It’s an immensely silly concept but one that ultimately succeeds because writer and director Leigh Whannell doesn’t tread too much in futuristic happenings. Yes, there are self-driving cars and automated smoothie-machines in “Upgrade’s” era, but there are still mangy biker bars, dilapidated apartment buildings, and over-concerned AARP mothers who’ve been passed down the same beehive hairdo from their elders in the 60s. Whannell makes “Upgrade” feel in the here and now, confident that he doesn’t have to rely on the there and when to bring his story to life.
When Grey does encounter his wife’s killers, the action sequences intimately remind us of the bullet-time sequences from the first “Matrix” movie, reinforcing the vigor of every strike and blow. The cinematography is reminiscent of “Blade Runner 2049,” with scenes draped in neon hues of orange and purple. And the dialogue hearkens us back to a “Mad Men” or “King of the Hill” episode, with Grey delivering hilarious quips reminding his assaulters he is just not of this time.

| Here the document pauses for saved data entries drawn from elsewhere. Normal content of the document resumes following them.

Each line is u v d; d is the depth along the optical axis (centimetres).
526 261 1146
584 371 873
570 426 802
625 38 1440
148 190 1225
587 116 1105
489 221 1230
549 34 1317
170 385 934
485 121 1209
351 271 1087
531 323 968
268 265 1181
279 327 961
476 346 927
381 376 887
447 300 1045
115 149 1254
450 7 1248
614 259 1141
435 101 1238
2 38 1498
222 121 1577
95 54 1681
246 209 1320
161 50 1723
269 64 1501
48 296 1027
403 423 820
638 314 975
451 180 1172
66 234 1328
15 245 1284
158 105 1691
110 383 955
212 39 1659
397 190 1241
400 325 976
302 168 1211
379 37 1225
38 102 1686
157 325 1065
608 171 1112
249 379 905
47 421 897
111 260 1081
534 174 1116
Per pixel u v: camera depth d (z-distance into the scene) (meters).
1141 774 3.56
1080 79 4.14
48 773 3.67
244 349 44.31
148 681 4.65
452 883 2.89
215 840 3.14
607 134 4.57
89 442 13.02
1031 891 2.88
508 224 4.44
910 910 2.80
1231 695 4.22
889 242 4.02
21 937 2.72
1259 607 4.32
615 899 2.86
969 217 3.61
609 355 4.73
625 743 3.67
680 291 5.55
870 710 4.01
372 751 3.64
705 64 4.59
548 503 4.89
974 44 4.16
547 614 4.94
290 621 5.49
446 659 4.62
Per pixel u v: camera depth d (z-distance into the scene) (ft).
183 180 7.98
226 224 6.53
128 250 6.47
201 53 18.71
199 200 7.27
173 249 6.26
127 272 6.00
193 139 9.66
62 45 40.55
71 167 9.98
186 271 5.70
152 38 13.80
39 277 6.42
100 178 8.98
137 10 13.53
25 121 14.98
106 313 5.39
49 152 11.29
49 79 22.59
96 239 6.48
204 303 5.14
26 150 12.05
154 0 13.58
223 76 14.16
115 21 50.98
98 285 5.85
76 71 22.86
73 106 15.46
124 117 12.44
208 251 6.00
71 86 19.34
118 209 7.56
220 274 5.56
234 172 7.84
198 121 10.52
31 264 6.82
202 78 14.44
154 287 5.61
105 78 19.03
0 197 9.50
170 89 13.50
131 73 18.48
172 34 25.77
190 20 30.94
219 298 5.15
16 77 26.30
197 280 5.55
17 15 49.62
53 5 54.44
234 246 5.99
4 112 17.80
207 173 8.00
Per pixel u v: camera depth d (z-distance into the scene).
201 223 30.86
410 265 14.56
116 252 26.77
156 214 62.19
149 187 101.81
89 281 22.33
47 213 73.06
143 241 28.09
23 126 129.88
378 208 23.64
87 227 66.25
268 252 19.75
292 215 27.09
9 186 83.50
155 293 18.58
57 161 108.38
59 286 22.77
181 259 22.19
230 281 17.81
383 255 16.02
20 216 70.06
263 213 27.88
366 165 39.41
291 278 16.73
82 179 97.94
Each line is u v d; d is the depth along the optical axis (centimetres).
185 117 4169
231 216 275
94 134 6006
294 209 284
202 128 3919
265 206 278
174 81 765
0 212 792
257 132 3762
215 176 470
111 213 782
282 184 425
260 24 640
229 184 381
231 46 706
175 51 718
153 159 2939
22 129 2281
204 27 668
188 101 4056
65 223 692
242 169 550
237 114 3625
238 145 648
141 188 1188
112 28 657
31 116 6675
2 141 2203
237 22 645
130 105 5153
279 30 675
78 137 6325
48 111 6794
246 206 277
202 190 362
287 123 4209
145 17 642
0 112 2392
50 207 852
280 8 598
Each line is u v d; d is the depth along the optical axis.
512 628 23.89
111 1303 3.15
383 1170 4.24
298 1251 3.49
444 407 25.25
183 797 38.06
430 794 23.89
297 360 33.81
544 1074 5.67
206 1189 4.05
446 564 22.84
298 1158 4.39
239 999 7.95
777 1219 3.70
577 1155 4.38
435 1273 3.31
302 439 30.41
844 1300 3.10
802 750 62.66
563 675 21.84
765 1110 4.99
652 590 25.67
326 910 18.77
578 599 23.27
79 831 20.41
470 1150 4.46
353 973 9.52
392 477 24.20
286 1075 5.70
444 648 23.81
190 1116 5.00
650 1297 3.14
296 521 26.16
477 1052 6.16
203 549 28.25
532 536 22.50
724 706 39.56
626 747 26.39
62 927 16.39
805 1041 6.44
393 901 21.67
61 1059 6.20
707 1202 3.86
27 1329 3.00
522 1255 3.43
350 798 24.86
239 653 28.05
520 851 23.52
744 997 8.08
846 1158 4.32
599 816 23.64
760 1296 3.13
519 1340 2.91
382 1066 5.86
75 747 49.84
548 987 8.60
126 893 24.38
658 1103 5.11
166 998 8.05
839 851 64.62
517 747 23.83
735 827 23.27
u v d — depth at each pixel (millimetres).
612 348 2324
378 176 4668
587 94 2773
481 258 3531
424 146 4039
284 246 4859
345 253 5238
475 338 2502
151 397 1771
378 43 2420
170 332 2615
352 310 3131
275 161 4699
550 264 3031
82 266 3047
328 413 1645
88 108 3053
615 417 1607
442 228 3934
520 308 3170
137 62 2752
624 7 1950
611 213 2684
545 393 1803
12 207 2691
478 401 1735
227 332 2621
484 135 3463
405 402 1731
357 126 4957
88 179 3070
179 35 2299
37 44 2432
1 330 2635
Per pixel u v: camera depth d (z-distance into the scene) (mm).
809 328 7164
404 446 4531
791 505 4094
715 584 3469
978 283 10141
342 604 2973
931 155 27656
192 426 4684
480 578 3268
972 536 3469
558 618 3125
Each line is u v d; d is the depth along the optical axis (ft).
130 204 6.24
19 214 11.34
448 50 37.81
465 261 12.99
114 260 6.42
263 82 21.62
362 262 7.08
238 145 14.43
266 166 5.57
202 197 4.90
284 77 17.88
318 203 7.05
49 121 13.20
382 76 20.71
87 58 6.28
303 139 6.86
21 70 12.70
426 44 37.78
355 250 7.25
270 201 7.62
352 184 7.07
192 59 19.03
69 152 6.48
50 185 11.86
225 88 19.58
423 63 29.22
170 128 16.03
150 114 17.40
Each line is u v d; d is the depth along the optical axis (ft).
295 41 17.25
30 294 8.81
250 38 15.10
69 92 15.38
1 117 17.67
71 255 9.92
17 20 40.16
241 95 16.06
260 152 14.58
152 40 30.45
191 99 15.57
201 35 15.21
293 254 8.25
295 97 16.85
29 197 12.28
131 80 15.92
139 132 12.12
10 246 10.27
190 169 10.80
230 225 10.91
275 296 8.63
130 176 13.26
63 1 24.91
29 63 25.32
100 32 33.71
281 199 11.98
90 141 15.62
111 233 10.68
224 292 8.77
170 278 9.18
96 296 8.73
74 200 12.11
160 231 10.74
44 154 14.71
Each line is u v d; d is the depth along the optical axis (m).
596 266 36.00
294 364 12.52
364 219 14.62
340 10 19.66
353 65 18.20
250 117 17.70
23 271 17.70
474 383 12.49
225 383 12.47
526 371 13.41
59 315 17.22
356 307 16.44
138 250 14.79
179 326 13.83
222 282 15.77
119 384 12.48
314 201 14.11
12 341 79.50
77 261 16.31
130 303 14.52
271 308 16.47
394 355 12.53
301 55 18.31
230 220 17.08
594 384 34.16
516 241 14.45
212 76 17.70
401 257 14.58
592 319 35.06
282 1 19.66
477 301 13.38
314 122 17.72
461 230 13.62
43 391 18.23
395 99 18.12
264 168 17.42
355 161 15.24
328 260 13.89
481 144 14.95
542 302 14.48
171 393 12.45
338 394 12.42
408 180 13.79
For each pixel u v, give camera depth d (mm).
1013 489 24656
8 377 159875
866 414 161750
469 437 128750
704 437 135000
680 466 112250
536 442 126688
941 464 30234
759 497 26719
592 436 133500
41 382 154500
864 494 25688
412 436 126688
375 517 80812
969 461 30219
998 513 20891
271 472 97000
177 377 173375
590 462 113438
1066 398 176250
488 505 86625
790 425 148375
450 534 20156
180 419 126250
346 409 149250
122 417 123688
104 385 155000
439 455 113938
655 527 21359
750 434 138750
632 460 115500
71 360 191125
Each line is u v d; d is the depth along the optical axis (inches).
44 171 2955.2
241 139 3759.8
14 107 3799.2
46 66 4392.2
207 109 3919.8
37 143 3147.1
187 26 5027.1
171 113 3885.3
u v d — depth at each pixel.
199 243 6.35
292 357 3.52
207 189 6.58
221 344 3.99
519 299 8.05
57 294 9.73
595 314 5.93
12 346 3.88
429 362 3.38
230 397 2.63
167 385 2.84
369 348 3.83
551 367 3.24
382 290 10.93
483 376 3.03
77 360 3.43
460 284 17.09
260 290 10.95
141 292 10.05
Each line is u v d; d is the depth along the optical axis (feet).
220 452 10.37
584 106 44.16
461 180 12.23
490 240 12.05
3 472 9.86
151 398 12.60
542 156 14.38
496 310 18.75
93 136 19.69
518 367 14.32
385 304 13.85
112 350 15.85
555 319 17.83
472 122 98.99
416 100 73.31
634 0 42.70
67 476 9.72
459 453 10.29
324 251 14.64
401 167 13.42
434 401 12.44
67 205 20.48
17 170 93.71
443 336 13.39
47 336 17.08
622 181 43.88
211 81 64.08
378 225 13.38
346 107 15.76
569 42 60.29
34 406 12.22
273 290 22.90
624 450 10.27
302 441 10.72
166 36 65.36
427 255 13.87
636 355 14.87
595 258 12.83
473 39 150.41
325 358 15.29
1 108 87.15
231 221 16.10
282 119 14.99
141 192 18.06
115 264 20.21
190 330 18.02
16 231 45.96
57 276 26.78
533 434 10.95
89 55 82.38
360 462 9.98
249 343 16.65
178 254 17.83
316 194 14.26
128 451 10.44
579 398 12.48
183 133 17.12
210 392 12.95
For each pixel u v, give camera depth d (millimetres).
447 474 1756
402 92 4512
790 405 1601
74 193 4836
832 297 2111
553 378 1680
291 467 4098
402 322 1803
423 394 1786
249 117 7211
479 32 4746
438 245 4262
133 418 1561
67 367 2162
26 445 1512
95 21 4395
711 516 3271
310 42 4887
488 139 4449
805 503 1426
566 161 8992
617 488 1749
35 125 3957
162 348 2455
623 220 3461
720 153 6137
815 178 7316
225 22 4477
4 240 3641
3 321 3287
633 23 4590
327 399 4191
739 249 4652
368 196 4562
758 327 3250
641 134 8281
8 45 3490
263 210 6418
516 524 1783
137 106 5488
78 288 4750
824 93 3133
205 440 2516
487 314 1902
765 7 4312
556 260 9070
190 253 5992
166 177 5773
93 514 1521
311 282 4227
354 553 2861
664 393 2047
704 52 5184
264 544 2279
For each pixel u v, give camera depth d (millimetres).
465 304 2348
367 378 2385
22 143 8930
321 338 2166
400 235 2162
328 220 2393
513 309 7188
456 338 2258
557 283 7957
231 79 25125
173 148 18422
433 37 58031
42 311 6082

But “Upgrade” does have shortcomings in its depictions of the future. The first 20 minutes of the film are like an outdated artificial exhibit at EPCOT, and the ending, while ambitious, still feels like it was a first draft inspiration, that Whannell came up with this first and then worked backwards to make it fit. At one point, one of Grey’s enemies sneezes tiny, knife-wielding robots into a victim’s nostril. Sure, nanobots are common elements in today’s science fiction, but nasal-powered ones feel a bit stuffy even for “Upgrade’s” taste.
With its relative cast of nobodies, some of whom don’t even have headshots on their IMDb pages, “Upgrade” initially seems like the kind of movie destined for an unannounced Netflix release. But Whannell manages to craft enough futuristic zest and intrigue to make it a worthy theatrical feature, even if its parts don’t add up to a meaningful whole.